Submission Number: 560891-00345
Received: 9/12/2012 1:15:33 PM
Commenter: Amy Johnstone
Organization: Liberty Veterinary Hospital
Agency: Federal Trade Commission
Initiative: Request for Comments and Announcement of Workshop on Pet Medications Issues, Project No. P121201
Attachments: No Attachments
Pet Medications Workshop, Project No. P12-1201
I have been a veterinarian for over 20 years and a practice owner for over 14 years.Over the past 2 decades pet medication distribution has changed radically. To the clients' detriment, prescription medications have been largely removed from our hands. So many drugs are available through other sources that the consumer loses the benefit of the doctor's counsel for their pet. In my experience many prescription medications are filled through online pharmacies without receiving a prescription from my office. In essence, this allows the client to prescribe for their own pet. The average client does not have the knowledge or training to wade through all the products and their ingredients to understand what is best for their pet. In many instances, clients purchase flea and tick preventatives and do not understand that they have not purchased nor are protecting their pet against heartworm disease.
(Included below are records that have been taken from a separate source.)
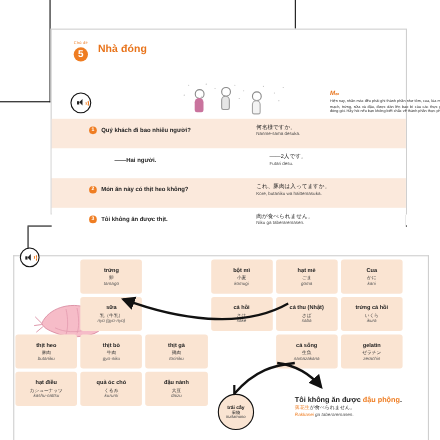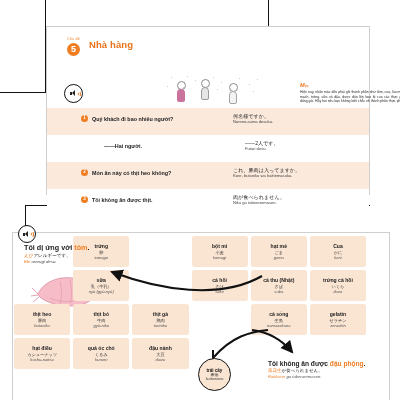--- a/index.html
+++ b/index.html
@@ -147,7 +147,7 @@
         <div class="topic-label">Chủ đề</div>
         <div class="topic-badge">5</div>
       </div>
-      <div class="topic-title">Nhà hàng</div>
+      <div class="topic-title">Nhà đóng</div>
     </div>
 
     <div class="illus">

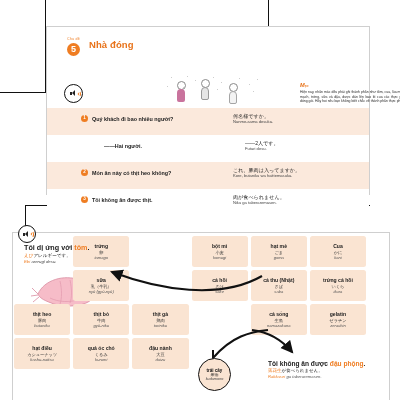--- a/index.html
+++ b/index.html
@@ -237,11 +237,6 @@
     </div>
   </div>
 
-  <div class="headline">
-    <div class="hl"><span>Tôi dị ứng với </span><span class="hi">tôm</span><span>.</span></div>
-    <div class="j1"><span class="hi">えび</span><span>アレルギーです。</span></div>
-    <div class="j2"><span class="hi">Ebi</span><span> arerugī desu.</span></div>
-  </div>
 
   <svg class="shrimp" viewBox="0 0 76 44">
     <path d="M8 26 C14 12, 34 6, 50 12 C62 16, 68 24, 62 31 C56 38, 38 40, 24 36 C16 33, 10 31, 8 26 Z" fill="#f6bcc8" stroke="#d98ba0" stroke-width="0.8"></path>

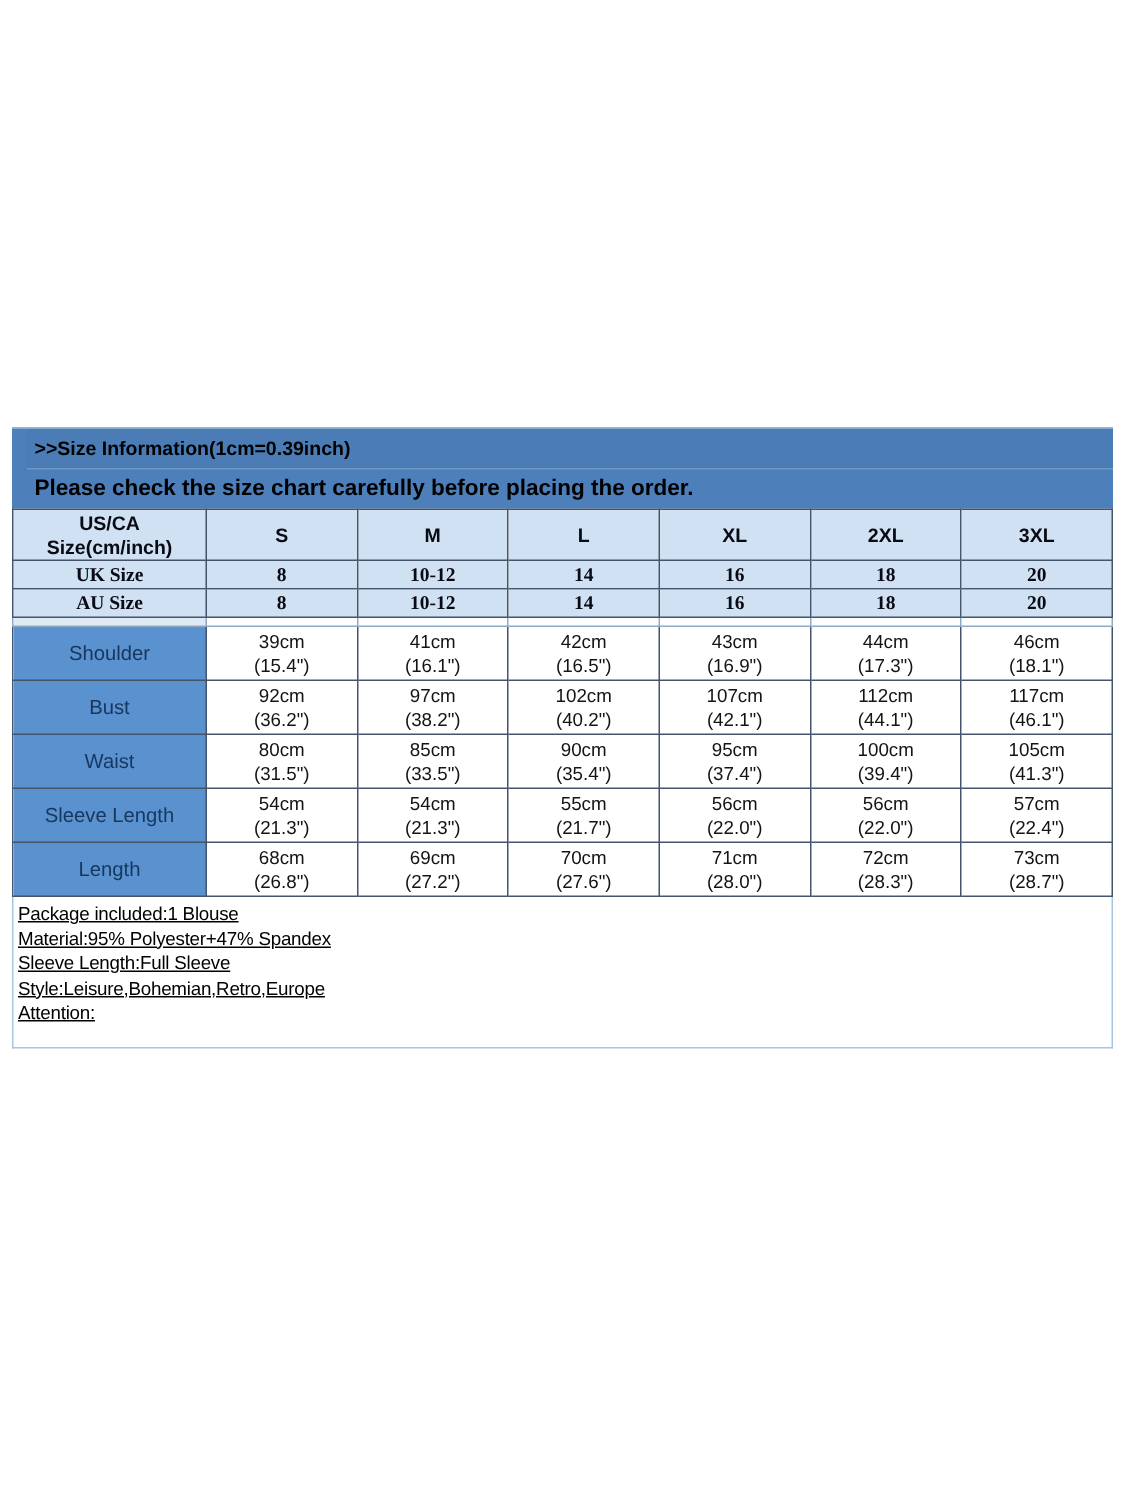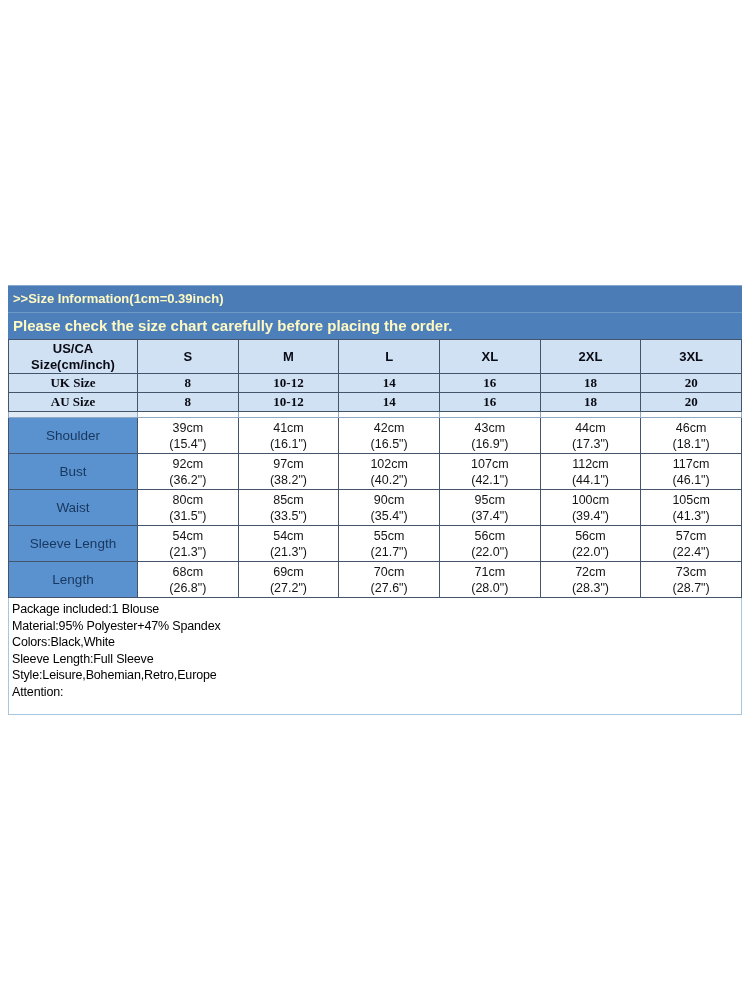--- a/index.html
+++ b/index.html
@@ -16,8 +16,9 @@
   
   .bar {
     background: #4d7fba;
-    color: #fef9c3;
+    color: #000000;
     border-top: 1px solid #86abd2;
+    padding-left: 10px;
   }
   .bar-line1 {
     height: 26px; line-height: 26px;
This is a grave disservice to our clients and pets.
When ordered from online pharmacies, clients also may receive products that have been repackaged, mislabelled and sold through third parties which negates any pharmaceutical company guarantees. Often the client will search an online pharmacy for a recommended product and be redirected to a cheaper and /or inferior product that I would not recommend.Consumer protection is a huge issue in these situations.
A completely separate issue is the effect on American small businesses, such as most veterinary practices. I employ about 30 employees, a mixture of full and part time people. My practice is slightly larger than average for a 1-2 doctor practice. I cannot compete with the drug warehouses that exist now. Many drug warehouses sell products I stock for less than or slightly above what I can purchase them for because they can buy in such huge bulk and manipulate pricing based on demand and popularity of a product. My clients who currently buy drugs from my office do so either out of loyalty or convenience at the time. Fewer and fewer purchases are made through my practice yearly. Each time I lose a sale my practice loses income and prices for my professional services have to be increased to balance out the loss. My employees have currently been on a wage freeze for over 2 years as a direct result of lost income, and decreasing veterinary visits per client per year. This may eventually drive individual veterinary practices out of business as corporate national chain veterinary practices benefit from the ability to make bulk sales.
The requirement for me to hand every client a written prescription merely exacerbates these problems. We are always happy to write prescription if a client requests one. But requiring us to do that may prompt the client to fill their medication needs elsewhere when they would have purchased them from my practice. Also prescriptions given to clients to fill elsewhere are often never filled reducing client compliance further. Clients are much more likely to give medications properly if they walk out of my door with product in hand accompanied by proper instruction.
With all due respect I hope someone actually reads these comments and considers the veterinarians viewpoint.